**Dataset excerpts**

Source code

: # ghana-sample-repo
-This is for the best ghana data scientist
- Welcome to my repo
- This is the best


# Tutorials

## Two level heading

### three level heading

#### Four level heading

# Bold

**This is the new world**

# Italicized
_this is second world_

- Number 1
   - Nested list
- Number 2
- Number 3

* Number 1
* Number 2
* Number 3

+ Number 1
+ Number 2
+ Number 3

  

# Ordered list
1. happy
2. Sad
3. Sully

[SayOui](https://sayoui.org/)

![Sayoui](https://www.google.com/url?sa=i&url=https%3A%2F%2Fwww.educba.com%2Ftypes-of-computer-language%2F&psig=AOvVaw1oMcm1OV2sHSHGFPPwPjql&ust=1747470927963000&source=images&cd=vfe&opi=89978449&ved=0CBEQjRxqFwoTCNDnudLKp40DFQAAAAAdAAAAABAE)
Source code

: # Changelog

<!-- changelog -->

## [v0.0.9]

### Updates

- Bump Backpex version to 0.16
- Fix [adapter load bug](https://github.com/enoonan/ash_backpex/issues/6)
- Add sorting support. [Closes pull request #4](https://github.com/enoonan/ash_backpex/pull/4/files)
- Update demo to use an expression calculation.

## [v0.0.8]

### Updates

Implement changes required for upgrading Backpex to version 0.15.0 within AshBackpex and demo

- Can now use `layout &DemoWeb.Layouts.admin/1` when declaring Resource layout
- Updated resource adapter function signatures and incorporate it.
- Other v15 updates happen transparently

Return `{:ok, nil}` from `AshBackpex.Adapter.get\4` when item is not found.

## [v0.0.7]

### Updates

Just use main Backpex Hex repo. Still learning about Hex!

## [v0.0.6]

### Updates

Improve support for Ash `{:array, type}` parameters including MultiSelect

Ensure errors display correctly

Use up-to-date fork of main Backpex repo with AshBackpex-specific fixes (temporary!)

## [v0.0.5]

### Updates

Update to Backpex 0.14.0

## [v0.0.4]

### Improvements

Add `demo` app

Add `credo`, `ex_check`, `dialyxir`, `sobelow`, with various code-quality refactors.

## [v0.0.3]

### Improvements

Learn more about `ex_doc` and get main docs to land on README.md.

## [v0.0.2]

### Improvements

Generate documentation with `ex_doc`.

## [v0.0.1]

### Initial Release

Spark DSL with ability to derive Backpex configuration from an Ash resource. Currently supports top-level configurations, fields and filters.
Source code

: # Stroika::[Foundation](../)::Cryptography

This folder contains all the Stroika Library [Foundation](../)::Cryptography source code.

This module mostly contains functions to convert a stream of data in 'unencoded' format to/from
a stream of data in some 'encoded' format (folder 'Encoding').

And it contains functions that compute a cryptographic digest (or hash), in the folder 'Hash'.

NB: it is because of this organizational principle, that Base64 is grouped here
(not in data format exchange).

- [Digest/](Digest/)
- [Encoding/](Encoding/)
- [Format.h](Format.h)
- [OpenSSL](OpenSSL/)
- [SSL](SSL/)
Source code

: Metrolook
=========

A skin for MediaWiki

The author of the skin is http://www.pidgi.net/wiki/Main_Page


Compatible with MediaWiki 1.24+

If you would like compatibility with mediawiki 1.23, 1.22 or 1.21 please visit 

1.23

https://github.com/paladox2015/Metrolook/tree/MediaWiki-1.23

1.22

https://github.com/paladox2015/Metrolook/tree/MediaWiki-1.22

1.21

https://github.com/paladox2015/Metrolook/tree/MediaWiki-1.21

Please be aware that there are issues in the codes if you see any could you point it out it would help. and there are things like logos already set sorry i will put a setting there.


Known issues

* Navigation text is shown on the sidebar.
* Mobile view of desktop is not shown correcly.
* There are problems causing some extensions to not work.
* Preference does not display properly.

**To do**
Locate every line in the records that contains the string "from", matching case exactly, and copy each of those lines.

**Solution below**
Return `{:ok, nil}` from `AshBackpex.Adapter.get\4` when item is not found.
Spark DSL with ability to derive Backpex configuration from an Ash resource. Currently supports top-level configurations, fields and filters.
This module mostly contains functions to convert a stream of data in 'unencoded' format to/from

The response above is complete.